Labor leader, Keir Starmer, has taken a philosophical view of his party’s election defeats by telling the shadow cabinet that the losses represent “the size of the journey we have to go”.
Among Labor’s worst performances in local and national elections was losing the Hartlepool by-election to the Tories, which represents the first time the north-western English constituency has changed hands for more than 50 years.
Addressing his reshuffled cabinet for the first time since the elections, Starmer proclaimed: “To be clear, I take responsibility. Nobody else”.
"I lead the Labor Party and it is entirely on me", Starmer added.
Labor’s defeat and Starmer’s consistently weak leadership has touched off rumors about a potentially imminent leadership challenge.
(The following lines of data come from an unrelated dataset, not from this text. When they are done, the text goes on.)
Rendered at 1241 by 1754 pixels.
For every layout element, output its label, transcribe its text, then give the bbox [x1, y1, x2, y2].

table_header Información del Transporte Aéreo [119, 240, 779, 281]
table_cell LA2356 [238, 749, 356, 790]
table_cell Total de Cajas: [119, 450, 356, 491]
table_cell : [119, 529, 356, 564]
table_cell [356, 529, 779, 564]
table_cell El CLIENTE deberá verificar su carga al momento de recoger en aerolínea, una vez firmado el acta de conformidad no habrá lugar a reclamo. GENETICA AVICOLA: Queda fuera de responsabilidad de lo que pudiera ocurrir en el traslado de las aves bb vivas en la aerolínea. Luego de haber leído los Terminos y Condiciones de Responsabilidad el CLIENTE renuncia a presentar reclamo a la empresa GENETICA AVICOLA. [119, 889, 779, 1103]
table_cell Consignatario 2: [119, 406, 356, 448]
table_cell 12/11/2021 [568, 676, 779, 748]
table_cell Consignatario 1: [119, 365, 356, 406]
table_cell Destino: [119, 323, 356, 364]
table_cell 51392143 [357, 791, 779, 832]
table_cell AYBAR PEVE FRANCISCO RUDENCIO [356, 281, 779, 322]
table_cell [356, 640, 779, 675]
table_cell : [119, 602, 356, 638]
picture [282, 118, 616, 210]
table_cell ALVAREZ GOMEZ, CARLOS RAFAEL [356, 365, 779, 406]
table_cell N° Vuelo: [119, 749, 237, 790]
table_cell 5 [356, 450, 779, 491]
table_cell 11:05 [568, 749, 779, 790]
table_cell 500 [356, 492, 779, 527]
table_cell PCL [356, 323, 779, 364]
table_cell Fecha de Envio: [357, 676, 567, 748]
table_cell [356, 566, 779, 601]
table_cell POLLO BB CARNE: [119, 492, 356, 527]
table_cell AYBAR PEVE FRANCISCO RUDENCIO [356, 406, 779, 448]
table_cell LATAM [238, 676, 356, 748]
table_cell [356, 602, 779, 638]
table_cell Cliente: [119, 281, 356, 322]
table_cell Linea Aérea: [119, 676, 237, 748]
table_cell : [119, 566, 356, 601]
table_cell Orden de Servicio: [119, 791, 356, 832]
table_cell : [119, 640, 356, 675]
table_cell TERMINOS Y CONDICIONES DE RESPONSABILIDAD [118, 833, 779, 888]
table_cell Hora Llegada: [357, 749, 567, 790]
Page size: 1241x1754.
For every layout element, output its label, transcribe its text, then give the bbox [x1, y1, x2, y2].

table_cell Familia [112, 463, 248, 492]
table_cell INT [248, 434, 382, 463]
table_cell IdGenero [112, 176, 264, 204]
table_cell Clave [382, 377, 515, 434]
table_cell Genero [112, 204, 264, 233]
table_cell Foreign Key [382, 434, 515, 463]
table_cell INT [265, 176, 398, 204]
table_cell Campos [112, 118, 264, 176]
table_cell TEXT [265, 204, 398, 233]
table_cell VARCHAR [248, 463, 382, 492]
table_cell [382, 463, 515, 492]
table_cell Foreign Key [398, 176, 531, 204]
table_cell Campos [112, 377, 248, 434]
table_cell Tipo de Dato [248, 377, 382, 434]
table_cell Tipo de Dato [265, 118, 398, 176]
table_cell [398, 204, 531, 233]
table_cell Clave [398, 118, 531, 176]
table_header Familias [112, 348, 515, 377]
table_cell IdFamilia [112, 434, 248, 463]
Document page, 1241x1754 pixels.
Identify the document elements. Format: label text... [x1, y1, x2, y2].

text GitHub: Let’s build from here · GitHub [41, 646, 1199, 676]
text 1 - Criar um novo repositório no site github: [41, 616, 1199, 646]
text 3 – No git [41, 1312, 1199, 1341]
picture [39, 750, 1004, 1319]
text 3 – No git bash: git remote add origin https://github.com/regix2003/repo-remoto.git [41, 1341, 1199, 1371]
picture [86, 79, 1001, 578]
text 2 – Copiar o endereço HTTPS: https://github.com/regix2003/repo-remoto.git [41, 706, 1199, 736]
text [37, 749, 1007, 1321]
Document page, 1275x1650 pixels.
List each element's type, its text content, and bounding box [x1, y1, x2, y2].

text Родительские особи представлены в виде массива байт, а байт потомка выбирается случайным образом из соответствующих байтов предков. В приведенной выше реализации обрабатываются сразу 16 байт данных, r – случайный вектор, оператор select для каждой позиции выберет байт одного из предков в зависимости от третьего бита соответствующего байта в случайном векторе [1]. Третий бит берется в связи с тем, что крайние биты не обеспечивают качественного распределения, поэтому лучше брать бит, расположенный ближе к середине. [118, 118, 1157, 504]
All eyes are currently fixed on re-elected Greater Manchester mayor, Andy Burnham, who secured 67.3 percent of the vote in his re-election bid, four percentage points more than four years ago.
Burnham has refused to rule out a challenge and earlier today he told Sky News that the Labor Party should “get in touch” if it were “ever to feel it needed me”.
By contrast, former Labor Prime Minister, Gordon Brown, has leapt to Starmer’s defense by telling Sky News that Labor “has to give him a chance”.
"Starmer wants to go for change, he wants to make the Labor Party face up to all the problems that this country faces and have solutions to them, and we've got to give him the space, the power and support to make these changes that are necessary", Brown, who was UK PM between 2007 and 2010, added.